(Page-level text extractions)
----
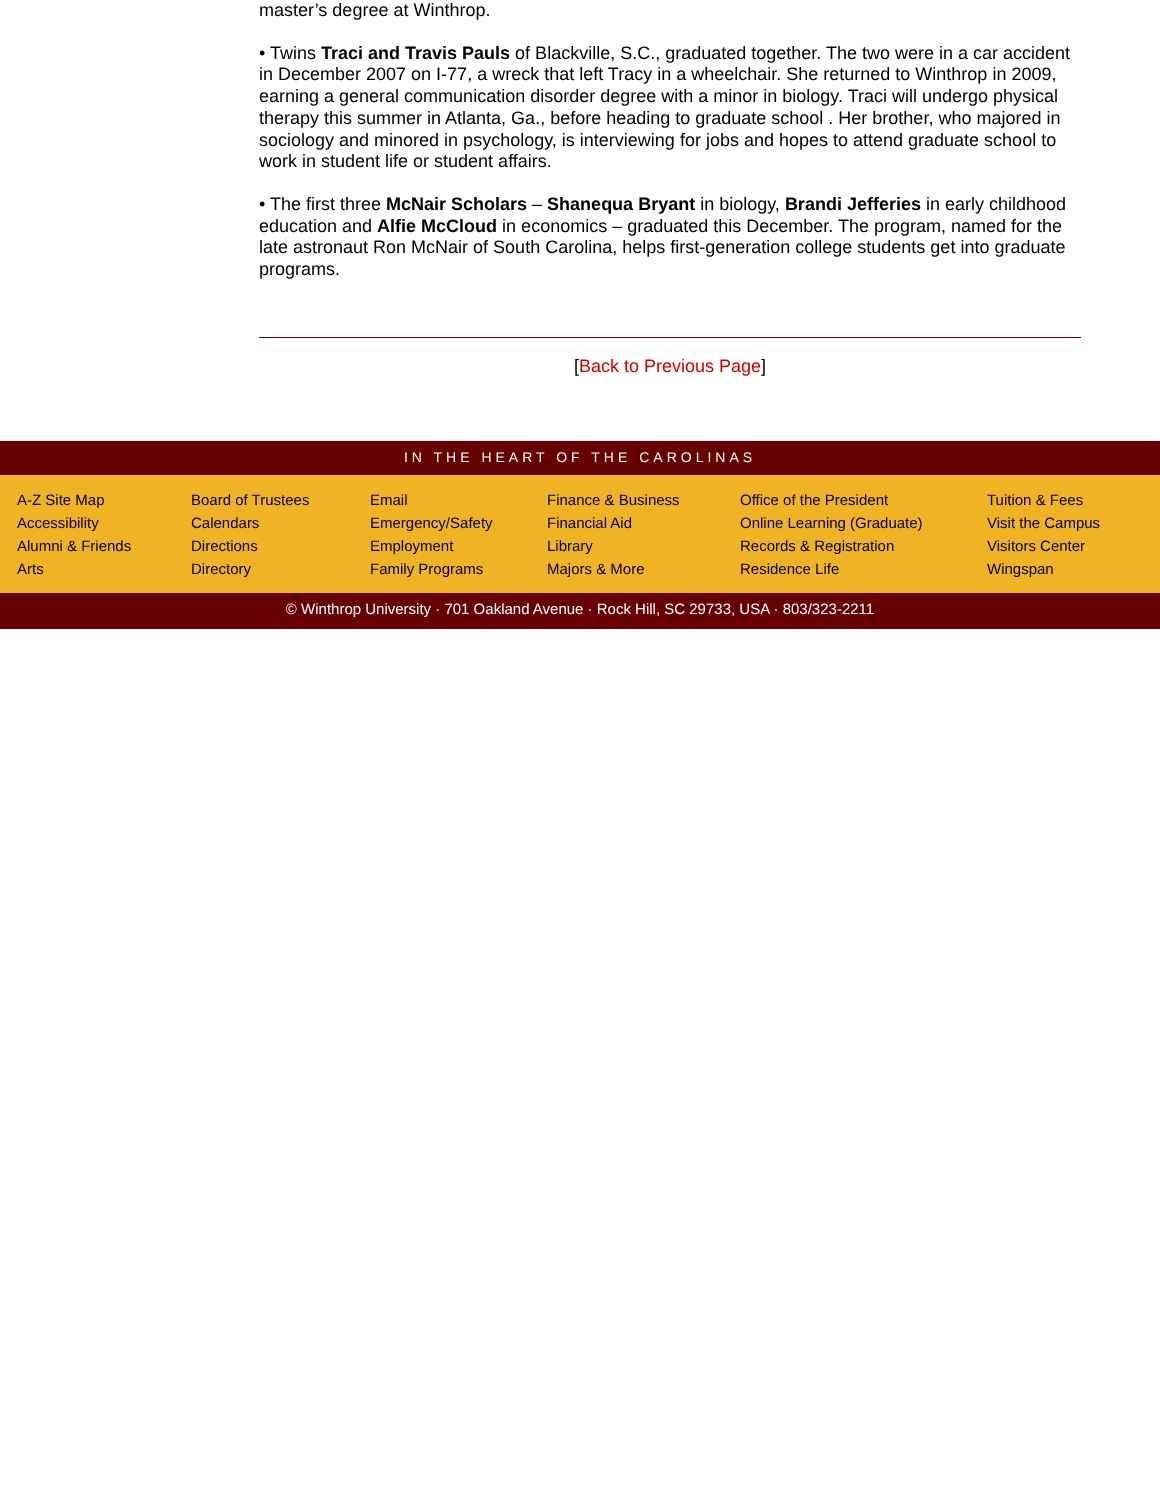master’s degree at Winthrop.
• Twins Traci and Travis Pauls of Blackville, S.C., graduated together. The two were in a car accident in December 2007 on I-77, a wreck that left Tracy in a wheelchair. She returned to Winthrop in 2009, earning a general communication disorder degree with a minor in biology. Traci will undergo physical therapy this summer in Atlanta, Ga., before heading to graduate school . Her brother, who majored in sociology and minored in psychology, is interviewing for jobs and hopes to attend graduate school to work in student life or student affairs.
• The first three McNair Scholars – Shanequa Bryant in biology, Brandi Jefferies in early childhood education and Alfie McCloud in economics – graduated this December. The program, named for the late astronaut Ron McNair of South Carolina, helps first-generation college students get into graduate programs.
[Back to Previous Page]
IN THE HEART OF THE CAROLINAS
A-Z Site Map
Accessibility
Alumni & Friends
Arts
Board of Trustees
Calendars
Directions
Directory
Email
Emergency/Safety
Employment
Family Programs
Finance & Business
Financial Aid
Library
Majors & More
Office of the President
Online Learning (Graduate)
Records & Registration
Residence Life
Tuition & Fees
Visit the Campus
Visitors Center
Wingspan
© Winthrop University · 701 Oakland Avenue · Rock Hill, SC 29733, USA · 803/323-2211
----
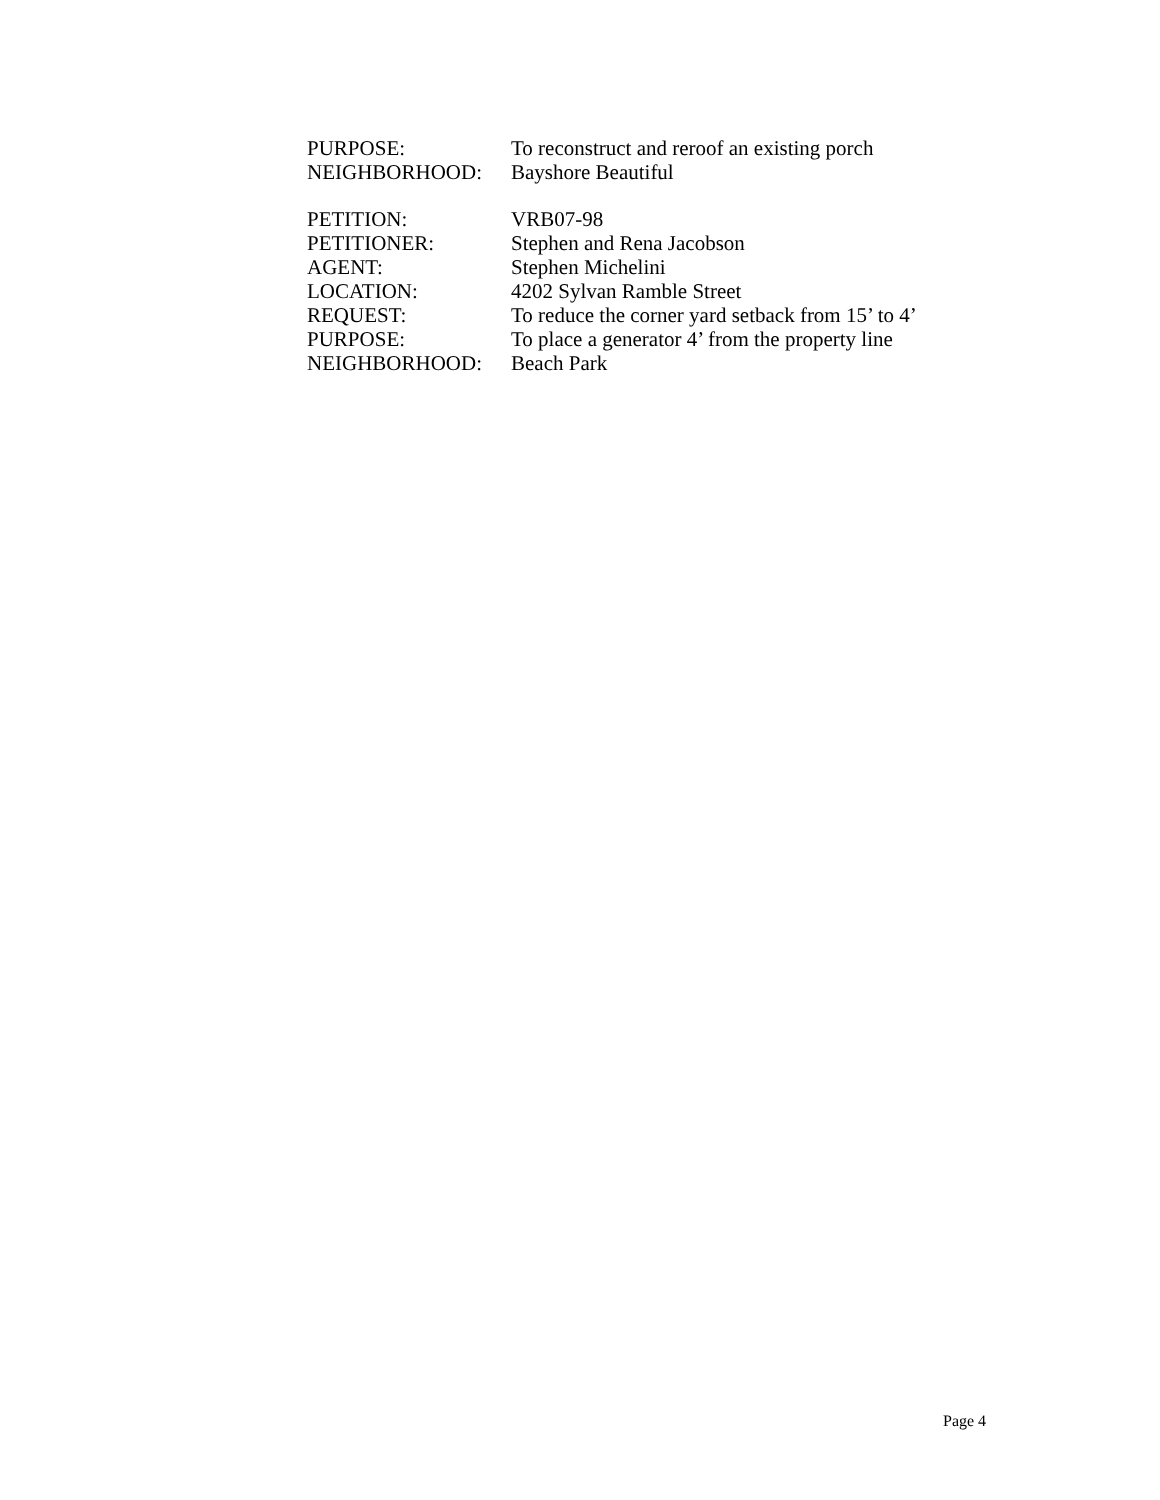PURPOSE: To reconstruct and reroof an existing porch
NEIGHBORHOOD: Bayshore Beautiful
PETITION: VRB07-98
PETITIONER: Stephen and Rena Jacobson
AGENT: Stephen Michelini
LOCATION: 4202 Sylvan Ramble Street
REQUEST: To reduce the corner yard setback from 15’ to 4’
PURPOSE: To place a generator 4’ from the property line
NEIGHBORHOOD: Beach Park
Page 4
----
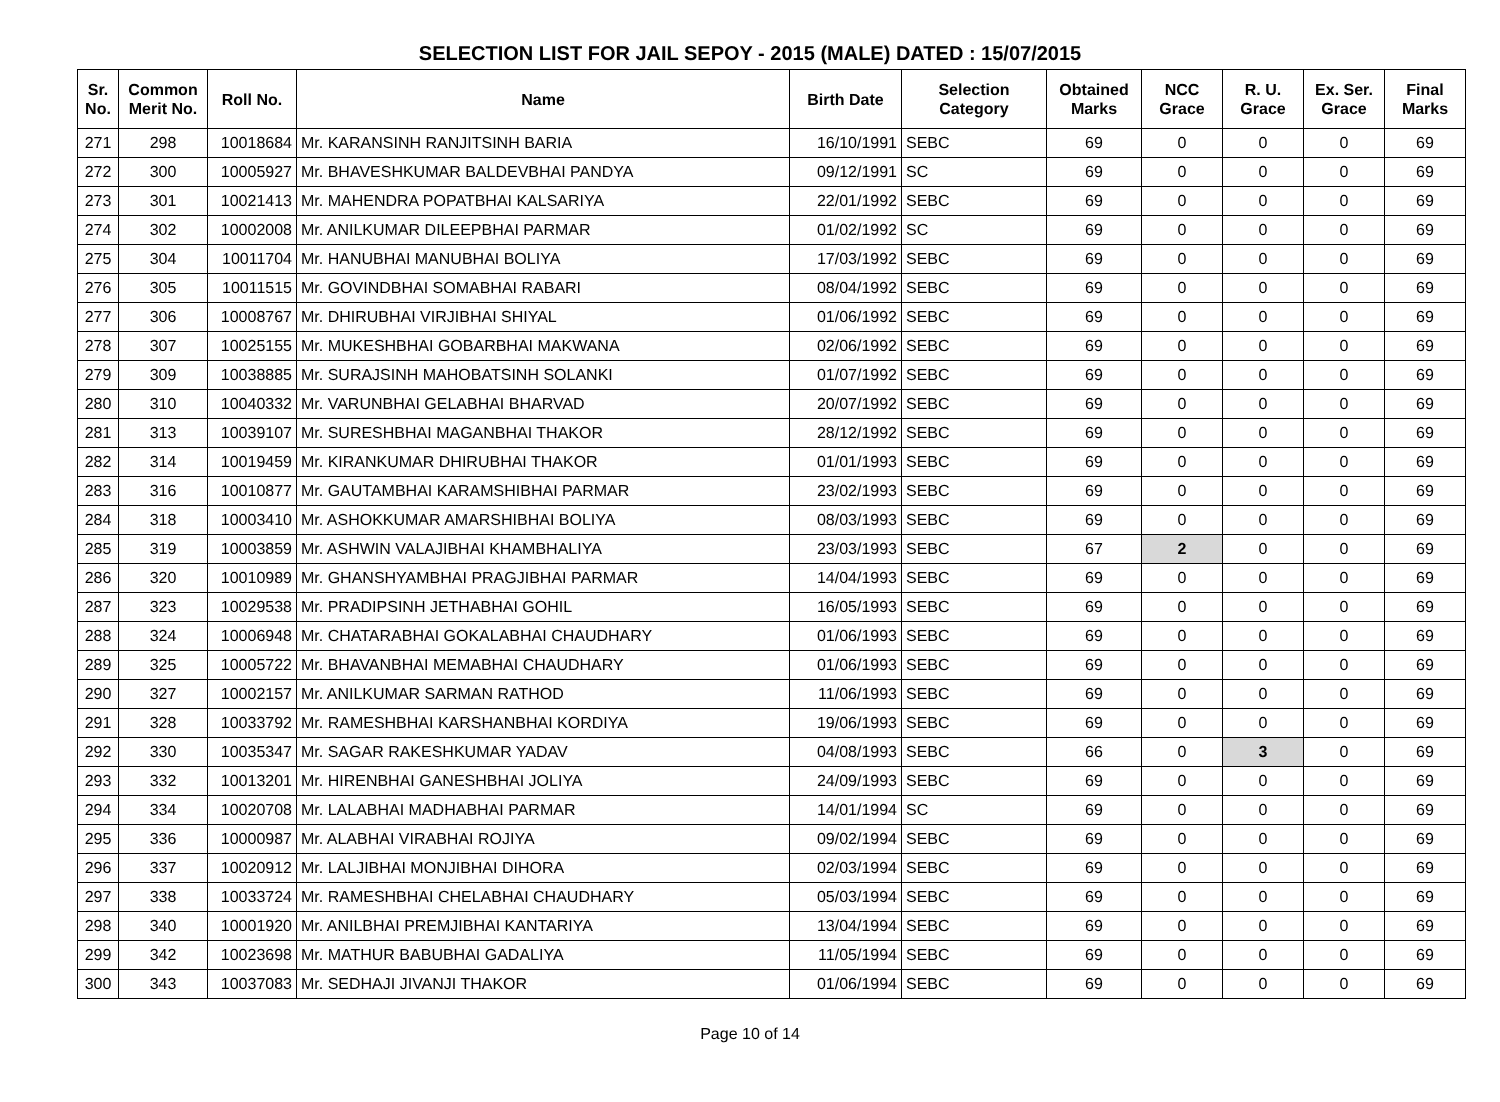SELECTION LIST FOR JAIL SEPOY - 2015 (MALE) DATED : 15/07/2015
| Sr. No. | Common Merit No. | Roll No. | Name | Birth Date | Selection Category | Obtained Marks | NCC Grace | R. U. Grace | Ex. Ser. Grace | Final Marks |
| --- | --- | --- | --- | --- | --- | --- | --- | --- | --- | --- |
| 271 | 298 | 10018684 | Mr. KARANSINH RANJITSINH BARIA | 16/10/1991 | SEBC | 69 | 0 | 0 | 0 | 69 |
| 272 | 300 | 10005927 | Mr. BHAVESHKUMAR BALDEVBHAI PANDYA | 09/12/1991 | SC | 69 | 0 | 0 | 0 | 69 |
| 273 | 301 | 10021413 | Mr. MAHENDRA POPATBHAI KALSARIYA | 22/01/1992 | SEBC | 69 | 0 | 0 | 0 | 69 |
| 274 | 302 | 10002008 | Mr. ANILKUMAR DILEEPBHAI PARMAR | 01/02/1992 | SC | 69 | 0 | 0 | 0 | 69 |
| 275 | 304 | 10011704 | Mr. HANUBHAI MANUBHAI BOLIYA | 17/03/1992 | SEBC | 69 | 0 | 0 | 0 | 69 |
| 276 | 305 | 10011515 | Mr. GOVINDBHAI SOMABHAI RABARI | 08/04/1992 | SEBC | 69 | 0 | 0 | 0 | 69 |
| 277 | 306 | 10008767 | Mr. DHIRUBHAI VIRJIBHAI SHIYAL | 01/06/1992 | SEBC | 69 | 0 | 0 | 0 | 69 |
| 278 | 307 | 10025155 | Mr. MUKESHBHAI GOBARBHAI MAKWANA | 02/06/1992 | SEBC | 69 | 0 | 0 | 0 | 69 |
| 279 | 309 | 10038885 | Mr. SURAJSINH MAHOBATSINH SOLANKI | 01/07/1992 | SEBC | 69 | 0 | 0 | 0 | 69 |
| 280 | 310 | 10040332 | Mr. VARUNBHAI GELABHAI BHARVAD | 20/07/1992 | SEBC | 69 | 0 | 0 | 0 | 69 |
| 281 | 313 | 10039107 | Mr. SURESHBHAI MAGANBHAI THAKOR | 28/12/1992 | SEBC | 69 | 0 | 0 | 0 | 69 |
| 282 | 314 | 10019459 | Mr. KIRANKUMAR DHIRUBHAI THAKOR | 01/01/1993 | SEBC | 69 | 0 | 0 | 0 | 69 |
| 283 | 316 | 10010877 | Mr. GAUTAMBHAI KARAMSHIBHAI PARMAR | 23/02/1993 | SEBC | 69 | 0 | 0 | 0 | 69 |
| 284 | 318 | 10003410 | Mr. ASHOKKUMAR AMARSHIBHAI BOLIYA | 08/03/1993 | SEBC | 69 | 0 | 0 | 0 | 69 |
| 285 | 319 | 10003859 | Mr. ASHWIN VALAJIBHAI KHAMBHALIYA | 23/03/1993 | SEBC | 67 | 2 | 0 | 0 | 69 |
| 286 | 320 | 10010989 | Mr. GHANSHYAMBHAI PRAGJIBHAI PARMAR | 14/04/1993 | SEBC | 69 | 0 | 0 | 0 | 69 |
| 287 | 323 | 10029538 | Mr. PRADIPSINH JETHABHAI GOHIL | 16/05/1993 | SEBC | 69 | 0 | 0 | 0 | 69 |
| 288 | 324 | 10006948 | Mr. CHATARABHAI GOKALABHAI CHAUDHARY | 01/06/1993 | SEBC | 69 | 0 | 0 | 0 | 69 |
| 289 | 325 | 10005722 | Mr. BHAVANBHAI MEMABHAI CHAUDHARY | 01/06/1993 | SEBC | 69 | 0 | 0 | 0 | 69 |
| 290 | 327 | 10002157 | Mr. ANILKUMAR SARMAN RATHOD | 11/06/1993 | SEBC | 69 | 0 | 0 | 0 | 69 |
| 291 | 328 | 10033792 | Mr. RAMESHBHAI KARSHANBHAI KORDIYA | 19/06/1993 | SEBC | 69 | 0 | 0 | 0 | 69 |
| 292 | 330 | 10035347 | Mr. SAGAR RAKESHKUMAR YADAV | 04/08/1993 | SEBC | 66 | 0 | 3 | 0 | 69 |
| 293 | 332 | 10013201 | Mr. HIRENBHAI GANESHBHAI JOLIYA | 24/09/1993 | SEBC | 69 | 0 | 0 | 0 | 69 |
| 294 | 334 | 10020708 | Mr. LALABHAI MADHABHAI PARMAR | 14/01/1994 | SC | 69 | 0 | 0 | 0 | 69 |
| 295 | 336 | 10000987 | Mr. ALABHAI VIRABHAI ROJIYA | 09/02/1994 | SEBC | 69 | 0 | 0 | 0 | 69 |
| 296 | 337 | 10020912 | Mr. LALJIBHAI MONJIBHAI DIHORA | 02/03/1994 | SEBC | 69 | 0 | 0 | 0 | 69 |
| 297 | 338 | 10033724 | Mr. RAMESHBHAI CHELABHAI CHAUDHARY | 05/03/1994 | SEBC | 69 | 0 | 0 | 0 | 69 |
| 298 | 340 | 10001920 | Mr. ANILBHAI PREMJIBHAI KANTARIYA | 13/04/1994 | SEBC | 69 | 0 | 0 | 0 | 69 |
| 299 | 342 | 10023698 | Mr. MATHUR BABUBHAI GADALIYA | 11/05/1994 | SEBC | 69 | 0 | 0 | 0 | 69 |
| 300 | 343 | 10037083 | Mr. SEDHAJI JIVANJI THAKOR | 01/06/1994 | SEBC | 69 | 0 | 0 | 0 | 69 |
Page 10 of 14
----
Exercise aim.
From the records above, output only the lines starting at the one containing "master’s degree at Winthrop." and ending at the one containing "Records & Registration", word for word. Pictures stay out.

Response below.
master’s degree at Winthrop.
• Twins Traci and Travis Pauls of Blackville, S.C., graduated together. The two were in a car accident in December 2007 on I-77, a wreck that left Tracy in a wheelchair. She returned to Winthrop in 2009, earning a general communication disorder degree with a minor in biology. Traci will undergo physical therapy this summer in Atlanta, Ga., before heading to graduate school . Her brother, who majored in sociology and minored in psychology, is interviewing for jobs and hopes to attend graduate school to work in student life or student affairs.
• The first three McNair Scholars – Shanequa Bryant in biology, Brandi Jefferies in early childhood education and Alfie McCloud in economics – graduated this December. The program, named for the late astronaut Ron McNair of South Carolina, helps first-generation college students get into graduate programs.
[Back to Previous Page]
IN THE HEART OF THE CAROLINAS
A-Z Site Map
Accessibility
Alumni & Friends
Arts
Board of Trustees
Calendars
Directions
Directory
Email
Emergency/Safety
Employment
Family Programs
Finance & Business
Financial Aid
Library
Majors & More
Office of the President
Online Learning (Graduate)
Records & Registration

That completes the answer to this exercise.